Anunciante ansioso de que se investigue el fenómeno. Cualquier investigador acreditado recibirá todas las facilidades. Escribir a Wildon Prior, Museum Street, 237, Londres.
—¡Suena bien! —se dijo. Conocía a Wildon Prior, era el tipo más bromista y zascandil de su club. Tenía que ser él, no era un nombre común. Además, no perdía nada con intentarlo, así que le envió un telegrama:
—Wildon Prior, Museum Street, 237, Londres. ¿Puedo pasar uno o dos días en su casa y ver al fantasma? William Desmond.
Cuando al día siguiente regresó de dar un paseo, había un sobre amarillo sobre la amplia mesa Pembroke del salón.
—Encantado. Lo espero hoy mismo. Saque billete a Crittenden desde Charing Cross. Tren eléctrico. Wildon Prior, Rectoría de Ormehurst, Kent.
—¡Perfecto! —se dijo Desmond y comenzó a hacer la maleta; luego pidió en el bar un horario de trenes—. Wilson, ese estupendo canalla. Será divertido verlo otra vez.
Frente a la estación de Crittenden esperaba un curioso ómnibus que parecía una bañera mecánica, y su conductor, un hombre bajito, moreno y de cara abrupta, con los ojos líquidos, le espetó al verle:
—¿Es usted amigo del señor Prior, señor?
Le ayudó a subir a su bañera mecánica y luego cerró la puerta. El viaje fue largo, y mucho menos placentero, desde luego, que si lo hubiese hecho en un carruaje. La última parte del mismo discurrió a través de un bosque; luego pasaron ante un cementerio y una iglesia, y la bañera mecánica entró al fin por la puerta de una gran verja, siempre al amparo de unos árboles muy altos. Frente a la verja se alzaba una casa blanca con las ventanas desnudas, desoladoras.
—Qué lugar tan interesante —se dijo Desmond sarcástico, mientras pegaba botes en el asiento de la traqueteante bañera mecánica.
El conductor dejó la maleta del viajero en los peldaños desconchados que llevaban a la puerta, y se fue. Desmond tiró de una cadena herrumbrosa y su cabeza se llenó al instante del sonido de una campanilla no menos herrumbrosa. Nadie salió a la puerta, por lo que volvió a llamar. Tampoco acudió nadie a su llamada en esta ocasión, pero oyó el sonido inequívoco de una ventana abriéndose sobre el porche. Dio unos pasos atrás y miró hacia arriba. Un joven pelirrojo y de ojos translúcidos le miraba. No era Wildon, desde luego, no se parecía en nada a Wildon. Tampoco decía una palabra, aunque daba la impresión de que le hacía una seña. Y la seña parecía decirle: ¡Lárguese!
—¿No será un asilo para lunáticos? —se preguntó Desmond y volvió a hacer sonar la campanilla herrumbrosa.
Al fin oyó pasos tras la puerta, en el interior. Las pisadas de unas botas sobre la piedra. Se dejó sentir el sonido de un cerrojo, después de lo cual se abrió la puerta, y Desmond, confuso y un tanto arrebolado, se sorprendió escrutando un par de ojos muy oscuros, de mirada amigable, mientras oía una voz que le preguntaba:
—¿Es usted el señor Desmond? Entre, por favor, le ruego que me perdone.
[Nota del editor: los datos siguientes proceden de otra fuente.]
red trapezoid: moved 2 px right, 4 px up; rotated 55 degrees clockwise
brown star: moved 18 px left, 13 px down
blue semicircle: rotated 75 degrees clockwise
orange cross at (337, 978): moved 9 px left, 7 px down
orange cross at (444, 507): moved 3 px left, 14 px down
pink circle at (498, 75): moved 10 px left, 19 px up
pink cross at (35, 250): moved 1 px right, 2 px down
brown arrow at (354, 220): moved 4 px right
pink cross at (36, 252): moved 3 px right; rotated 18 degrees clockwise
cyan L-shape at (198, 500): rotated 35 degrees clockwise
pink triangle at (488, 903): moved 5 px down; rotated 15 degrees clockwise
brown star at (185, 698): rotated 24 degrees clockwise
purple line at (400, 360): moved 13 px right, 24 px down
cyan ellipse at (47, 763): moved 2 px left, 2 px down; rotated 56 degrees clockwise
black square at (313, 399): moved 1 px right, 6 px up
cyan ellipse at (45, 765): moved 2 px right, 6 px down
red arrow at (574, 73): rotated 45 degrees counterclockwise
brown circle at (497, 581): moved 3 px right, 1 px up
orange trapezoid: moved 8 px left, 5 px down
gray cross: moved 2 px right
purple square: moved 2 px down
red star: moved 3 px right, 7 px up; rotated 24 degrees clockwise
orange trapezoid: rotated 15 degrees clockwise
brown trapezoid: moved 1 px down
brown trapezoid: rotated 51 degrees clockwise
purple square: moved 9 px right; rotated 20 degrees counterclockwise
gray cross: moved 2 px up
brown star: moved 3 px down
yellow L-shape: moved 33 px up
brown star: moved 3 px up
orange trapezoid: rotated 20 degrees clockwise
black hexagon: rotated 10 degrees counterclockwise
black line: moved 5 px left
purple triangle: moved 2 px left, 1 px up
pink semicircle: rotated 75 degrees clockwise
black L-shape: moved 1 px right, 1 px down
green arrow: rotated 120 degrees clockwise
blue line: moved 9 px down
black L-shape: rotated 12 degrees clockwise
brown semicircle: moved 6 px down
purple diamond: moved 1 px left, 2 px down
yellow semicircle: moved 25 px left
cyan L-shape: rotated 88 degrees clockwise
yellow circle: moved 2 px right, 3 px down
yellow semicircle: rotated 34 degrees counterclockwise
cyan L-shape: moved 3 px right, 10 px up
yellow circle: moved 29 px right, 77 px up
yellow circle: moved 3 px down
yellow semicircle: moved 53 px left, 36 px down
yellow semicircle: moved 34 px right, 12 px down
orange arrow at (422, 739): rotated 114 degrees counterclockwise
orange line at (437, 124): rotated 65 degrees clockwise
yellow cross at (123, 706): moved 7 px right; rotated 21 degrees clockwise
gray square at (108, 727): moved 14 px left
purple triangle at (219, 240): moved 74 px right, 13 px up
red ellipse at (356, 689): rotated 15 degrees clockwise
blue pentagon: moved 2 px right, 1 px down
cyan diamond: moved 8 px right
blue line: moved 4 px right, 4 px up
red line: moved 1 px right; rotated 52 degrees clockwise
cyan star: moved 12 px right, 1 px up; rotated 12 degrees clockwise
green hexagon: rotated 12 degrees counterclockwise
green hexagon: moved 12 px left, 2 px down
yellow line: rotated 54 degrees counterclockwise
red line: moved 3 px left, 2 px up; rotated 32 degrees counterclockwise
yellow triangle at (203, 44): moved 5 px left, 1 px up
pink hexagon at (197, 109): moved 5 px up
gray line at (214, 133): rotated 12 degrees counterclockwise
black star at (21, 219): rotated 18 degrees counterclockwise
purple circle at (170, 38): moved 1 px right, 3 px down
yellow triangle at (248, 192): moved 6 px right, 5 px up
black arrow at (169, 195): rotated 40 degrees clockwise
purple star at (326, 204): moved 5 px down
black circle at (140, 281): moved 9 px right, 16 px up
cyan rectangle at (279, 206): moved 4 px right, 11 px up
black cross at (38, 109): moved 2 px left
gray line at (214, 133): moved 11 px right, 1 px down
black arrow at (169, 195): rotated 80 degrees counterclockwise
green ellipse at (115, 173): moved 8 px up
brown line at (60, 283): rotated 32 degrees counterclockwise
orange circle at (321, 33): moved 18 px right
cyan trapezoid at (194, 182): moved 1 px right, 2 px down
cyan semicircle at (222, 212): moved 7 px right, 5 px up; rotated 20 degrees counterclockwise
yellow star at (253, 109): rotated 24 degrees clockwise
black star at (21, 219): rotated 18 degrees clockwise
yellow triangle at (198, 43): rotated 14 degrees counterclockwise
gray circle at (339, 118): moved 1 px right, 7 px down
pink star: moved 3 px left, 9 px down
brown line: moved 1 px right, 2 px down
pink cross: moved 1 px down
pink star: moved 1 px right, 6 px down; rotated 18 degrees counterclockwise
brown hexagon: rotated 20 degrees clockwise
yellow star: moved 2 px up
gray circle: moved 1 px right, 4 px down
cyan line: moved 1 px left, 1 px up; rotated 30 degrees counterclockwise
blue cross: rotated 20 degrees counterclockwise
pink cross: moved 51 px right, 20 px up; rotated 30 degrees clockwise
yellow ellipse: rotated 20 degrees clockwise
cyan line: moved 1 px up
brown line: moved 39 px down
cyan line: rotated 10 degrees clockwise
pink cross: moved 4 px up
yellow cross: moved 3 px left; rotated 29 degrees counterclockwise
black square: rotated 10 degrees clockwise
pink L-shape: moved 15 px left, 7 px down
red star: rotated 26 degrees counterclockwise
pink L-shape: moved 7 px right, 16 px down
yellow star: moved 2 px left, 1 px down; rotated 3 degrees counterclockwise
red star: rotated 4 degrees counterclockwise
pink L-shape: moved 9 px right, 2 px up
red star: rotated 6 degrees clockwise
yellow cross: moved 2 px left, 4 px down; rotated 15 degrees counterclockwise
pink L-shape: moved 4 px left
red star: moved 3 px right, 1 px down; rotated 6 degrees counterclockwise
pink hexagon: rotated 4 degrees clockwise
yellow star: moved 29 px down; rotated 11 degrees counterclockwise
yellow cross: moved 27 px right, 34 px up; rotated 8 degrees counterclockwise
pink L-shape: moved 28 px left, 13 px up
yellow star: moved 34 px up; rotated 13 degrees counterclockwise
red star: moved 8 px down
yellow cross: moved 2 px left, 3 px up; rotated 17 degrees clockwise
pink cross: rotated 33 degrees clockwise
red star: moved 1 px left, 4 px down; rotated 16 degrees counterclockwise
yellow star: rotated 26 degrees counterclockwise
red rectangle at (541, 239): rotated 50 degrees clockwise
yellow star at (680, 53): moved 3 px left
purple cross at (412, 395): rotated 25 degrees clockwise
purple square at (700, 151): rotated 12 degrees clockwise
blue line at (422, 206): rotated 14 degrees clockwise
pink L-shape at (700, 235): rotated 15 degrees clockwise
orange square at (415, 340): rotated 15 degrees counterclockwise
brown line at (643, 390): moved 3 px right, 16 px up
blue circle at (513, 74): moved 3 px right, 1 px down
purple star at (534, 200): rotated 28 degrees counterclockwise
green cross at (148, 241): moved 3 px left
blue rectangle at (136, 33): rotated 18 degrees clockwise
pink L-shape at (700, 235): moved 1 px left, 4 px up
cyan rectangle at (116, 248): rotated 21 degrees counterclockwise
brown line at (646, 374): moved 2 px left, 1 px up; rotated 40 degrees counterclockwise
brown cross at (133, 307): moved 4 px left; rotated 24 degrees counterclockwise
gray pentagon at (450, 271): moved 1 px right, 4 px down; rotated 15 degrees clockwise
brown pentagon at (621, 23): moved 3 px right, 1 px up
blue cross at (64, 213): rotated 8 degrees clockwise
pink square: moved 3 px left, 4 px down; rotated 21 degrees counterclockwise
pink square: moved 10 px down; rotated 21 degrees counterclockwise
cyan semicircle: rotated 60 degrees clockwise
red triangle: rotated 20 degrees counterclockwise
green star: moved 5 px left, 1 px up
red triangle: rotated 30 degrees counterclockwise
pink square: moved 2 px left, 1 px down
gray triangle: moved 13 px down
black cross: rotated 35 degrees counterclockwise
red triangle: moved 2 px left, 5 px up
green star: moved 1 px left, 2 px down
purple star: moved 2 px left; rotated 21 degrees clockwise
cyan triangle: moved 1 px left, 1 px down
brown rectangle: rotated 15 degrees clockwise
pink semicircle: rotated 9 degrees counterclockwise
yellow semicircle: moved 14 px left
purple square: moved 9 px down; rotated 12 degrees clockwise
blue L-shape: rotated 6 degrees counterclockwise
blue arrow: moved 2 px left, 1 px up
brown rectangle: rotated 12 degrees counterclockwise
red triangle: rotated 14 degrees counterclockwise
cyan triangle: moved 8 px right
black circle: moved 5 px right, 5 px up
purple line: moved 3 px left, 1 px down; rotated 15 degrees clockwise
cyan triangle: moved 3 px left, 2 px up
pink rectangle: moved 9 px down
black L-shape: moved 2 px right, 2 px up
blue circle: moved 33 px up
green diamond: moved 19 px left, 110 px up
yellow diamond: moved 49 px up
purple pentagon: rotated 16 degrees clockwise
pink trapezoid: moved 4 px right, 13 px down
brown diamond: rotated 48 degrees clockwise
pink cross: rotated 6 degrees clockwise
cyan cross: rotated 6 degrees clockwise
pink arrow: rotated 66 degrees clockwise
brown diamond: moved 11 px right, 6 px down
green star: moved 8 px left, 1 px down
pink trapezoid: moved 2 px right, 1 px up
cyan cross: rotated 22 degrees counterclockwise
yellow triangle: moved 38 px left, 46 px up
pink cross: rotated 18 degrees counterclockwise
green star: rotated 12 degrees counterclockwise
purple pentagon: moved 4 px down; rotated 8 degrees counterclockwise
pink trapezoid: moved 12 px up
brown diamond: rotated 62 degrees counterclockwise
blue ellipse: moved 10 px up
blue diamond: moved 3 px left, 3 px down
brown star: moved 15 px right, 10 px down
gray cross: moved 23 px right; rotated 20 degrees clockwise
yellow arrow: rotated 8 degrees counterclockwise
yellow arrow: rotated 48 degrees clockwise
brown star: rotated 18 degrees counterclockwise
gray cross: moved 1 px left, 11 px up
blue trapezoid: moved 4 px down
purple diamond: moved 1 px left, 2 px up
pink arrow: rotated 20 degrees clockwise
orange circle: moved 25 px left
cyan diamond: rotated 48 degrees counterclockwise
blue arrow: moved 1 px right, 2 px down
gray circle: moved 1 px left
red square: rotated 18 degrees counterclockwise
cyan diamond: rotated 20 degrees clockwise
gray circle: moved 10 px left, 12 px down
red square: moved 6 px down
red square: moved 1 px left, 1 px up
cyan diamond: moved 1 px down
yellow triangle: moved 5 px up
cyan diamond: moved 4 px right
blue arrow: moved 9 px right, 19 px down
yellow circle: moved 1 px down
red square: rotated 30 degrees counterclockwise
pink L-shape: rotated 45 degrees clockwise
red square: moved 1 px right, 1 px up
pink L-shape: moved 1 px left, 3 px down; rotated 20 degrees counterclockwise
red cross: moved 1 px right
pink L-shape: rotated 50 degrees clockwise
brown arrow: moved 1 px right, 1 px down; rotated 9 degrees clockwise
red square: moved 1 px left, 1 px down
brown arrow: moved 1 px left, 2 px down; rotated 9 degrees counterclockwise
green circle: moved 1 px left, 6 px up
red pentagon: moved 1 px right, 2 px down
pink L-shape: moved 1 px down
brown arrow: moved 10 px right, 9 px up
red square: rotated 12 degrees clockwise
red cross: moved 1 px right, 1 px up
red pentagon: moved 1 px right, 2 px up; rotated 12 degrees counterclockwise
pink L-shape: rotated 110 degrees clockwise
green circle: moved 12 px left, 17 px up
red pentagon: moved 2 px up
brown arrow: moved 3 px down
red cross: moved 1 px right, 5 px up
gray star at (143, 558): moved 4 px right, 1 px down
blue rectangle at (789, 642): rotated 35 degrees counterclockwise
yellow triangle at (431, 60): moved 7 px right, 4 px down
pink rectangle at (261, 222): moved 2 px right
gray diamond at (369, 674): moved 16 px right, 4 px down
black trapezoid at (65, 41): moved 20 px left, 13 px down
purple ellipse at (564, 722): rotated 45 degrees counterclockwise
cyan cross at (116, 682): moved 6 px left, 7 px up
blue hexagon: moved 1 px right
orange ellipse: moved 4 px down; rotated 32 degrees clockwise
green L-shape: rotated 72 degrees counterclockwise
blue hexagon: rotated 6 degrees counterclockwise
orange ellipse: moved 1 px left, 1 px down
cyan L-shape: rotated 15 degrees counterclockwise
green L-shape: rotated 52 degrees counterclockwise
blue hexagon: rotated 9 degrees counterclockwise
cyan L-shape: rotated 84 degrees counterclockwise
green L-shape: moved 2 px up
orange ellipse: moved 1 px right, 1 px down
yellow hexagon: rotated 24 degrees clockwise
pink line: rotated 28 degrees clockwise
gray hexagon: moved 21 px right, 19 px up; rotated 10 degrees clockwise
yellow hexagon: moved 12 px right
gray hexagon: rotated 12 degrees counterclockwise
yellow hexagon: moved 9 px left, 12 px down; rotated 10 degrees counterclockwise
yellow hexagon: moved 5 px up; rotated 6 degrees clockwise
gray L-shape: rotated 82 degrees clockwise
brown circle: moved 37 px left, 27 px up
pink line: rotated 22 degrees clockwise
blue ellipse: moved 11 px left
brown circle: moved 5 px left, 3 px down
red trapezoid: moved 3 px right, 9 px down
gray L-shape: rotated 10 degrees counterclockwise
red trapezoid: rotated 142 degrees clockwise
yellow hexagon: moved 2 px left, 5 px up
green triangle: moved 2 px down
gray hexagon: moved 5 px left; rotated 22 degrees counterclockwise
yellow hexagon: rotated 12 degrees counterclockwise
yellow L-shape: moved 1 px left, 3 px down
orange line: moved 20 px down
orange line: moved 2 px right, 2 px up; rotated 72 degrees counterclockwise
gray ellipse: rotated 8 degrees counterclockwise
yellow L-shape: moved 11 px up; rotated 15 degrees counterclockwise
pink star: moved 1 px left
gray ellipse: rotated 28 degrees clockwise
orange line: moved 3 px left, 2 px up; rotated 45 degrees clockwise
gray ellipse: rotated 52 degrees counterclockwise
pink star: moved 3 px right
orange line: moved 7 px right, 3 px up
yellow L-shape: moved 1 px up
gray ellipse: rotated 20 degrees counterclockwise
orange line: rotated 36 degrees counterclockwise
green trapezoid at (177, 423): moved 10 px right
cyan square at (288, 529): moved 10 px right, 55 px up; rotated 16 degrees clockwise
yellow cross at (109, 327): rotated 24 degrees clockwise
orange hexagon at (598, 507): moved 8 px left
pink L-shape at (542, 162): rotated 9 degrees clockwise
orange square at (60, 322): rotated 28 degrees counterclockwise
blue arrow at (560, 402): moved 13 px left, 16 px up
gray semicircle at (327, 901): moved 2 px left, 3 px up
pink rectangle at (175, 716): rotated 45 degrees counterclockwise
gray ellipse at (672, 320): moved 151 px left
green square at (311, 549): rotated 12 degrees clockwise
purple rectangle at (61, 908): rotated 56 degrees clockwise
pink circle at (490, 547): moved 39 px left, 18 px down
Quien así decía le ofreció una mano cálida, y tras estrechársela se vio siguiendo a un hombre en su edad más que madura, atractivo y elegante, imbuido de un gran aire de serenidad y dominio; era justo eso que suele definirse como un hombre de mundo. El hombre abrió una puerta y lo introdujo en un oscuro pero acogedor salón biblioteca.
—Será su tío —pensó Desmond dejándose caer en un confortable sillón orejero; y luego agregó en voz alta—. ¿Cómo estará Wildon? Espero que bien.
El otro le miraba.
—Perdone, señor —dijo dubitativo.
—¿He preguntado cómo estará Wildon?
—Estoy muy bien, gracias —dijo el otro con bastante formalidad.
—Ahora le ruego yo que me disculpe —dijo entonces Desmond—; no supuse que también se llamara usted Wildon… Wildon Prior.
—Soy Wildon Prior —respondió el otro— y usted, supongo, ha de ser el experto de la Sociedad Psíquica.
—¡No, por Dios! —exclamó Desmond—. Soy amigo de Wildon Prior, pero está claro que hay dos Wildon Prior.
—Pero ¿no mandó usted un telegrama? ¿No es usted el señor Desmond? La Sociedad Psíquica convino en enviar un experto, y creí por eso...
—Comprendo —dijo Desmond—. Y yo creí que era usted Wildon Prior, mi viejo amigo, un hombre aún joven —y no pudo evitar ponerse colorado.
—¡Ah, ya veo! —dijo Wildon Prior—. Sin duda, es usted amigo de mi sobrino. ¿Y sabe él que venía usted? Pues no ha dicho nada. Le confieso que me siento un tanto confuso, pero me alegro mucho de conocerle. Se quedará usted, ¿verdad? Si es que puede soportar la visión del espectro de un anciano como yo, claro. Esta misma noche escribiré a Will pidiéndole que se reúna cuanto antes con nosotros.
—Yo también celebro conocerle —dijo Desmond—, y me alegro mucho de haber venido. También me alegró mucho leer el nombre de Wildon en el diario de avisos, porque... —y comenzó a hablar de Elmstead, de su soledad y de su aburrimiento.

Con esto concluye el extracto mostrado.